In the second place, the care of souls cannot belong to the civil magistrate, because his power consists only in outward force; but true and saving religion consists in the inward persuasion of the mind, without which nothing can be acceptable to God. And such is the nature of the understanding, that it cannot be compelled to the belief of anything by outward force. Confiscation of estate, imprisonment, torments, nothing of that nature can have any such efficacy as to make men change the inward judgement that they have framed of things.
This is the writing that makes me think that the magistrate, as a magistrate is entitled to speak with the goal of helping men to religion and their salvation. And that Obama, as President, could say the same things Billy Graham does. It's almost as if Locke is saying you don't give up any rights when you're elected to office. And that the government, as a whole, can encourage but not command, religion. (But not any particular religion.)

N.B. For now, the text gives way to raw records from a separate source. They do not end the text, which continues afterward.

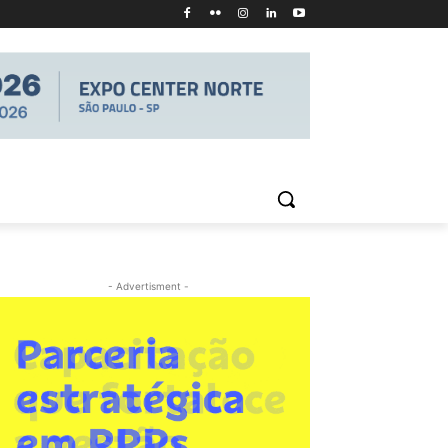
- Advertisment -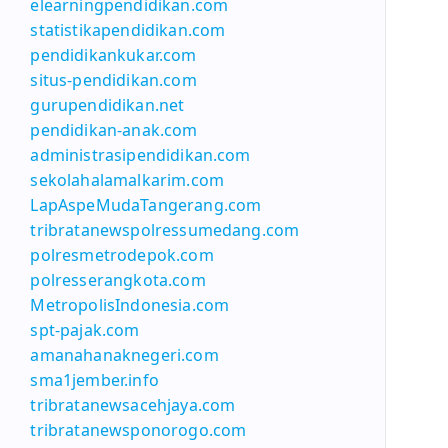
elearningpendidikan.com
statistikapendidikan.com
pendidikankukar.com
situs-pendidikan.com
gurupendidikan.net
pendidikan-anak.com
administrasipendidikan.com
sekolahalamalkarim.com
LapAspeMudaTangerang.com
tribratanewspolressumedang.com
polresmetrodepok.com
polresserangkota.com
MetropolisIndonesia.com
spt-pajak.com
amanahanaknegeri.com
sma1jember.info
tribratanewsacehjaya.com
tribratanewsponorogo.com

It may indeed be alleged that the magistrate may make use of arguments, and, thereby; draw the heterodox into the way of truth, and procure their salvation. I grant it; but this is common to him with other men. In teaching, instructing, and redressing the erroneous by reason, he may certainly do what becomes any good man to do. Magistracy does not oblige him to put off either humanity or Christianity; but it is one thing to persuade, another to command; one thing to press with arguments, another with penalties.

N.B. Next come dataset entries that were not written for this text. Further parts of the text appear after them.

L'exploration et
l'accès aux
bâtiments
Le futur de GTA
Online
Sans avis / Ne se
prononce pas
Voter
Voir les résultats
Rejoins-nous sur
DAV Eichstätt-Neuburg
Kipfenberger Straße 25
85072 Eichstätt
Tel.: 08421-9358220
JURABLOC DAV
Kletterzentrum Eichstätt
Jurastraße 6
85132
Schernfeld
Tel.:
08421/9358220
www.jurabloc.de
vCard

Lastly, those are not at all to be tolerated who deny the being of a God. Promises, covenants, and oaths, which are the bonds of human society, can have no hold upon an atheist. The taking away of God, though but even in thought, dissolves all; besides also, those that by their atheism undermine and destroy all religion, can have no pretence of religion whereupon to challenge the privilege of a toleration.

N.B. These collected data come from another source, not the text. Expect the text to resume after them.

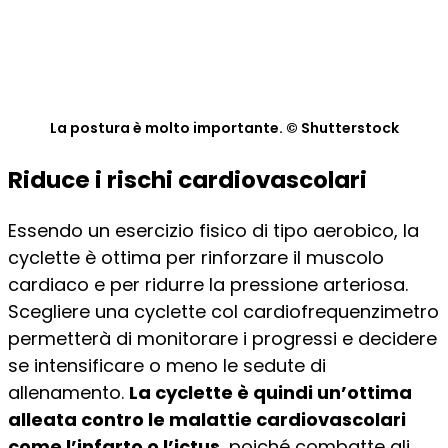
La postura è molto importante. © Shutterstock
Riduce i rischi cardiovascolari
Essendo un esercizio fisico di tipo aerobico, la
cyclette è ottima per rinforzare il muscolo
cardiaco e per ridurre la pressione arteriosa.
Scegliere una cyclette col cardiofrequenzimetro
permetterà di monitorare i progressi e decidere
se intensificare o meno le sedute di
allenamento.
La cyclette è quindi un’ottima
alleata contro le malattie cardiovascolari
come l’infarto o l’ictus
, poiché combatte gli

Are you saying that if he is acting as a magistrate, then he is obliged to put off humanity and Christianity? I know that's what we say now, but is it what Locke was saying? Remember, George Washington, and most, if not all, of our early Presidents called on the Citizens to pray to God.
Magistracy does not oblige him to put off either humanity or Christianity; but it is one thing to persuade, another to command; one thing to press with arguments, another with penalties
John Locke - Constitution of Carolina
Detractors note that (in 1671) he was a major investor in the English slave-trade through the Royal African Company, as well as through his participation in drafting the Fundamental Constitution of the Carolinas while Shaftesbury's secretary, which established a feudal aristocracy and gave a master absolute power over his slaves. For example, Martin Cohen notes that as a secretary to the Council of Trade and Plantations (1673–4) and a member of the Board of Trade (1696–1700) Locke was, in fact, "one of just half a dozen men who created and supervised both the colonies and their iniquitous systems of servitude".[16] Some see his statements on unenclosed property as having been intended to justify the displacement of the Native Americans.[17][18] Because of his opposition to aristocracy and slavery in his major writings, he is accused of hypocrisy and racism, or of caring only for the liberty of English capitalists.[19]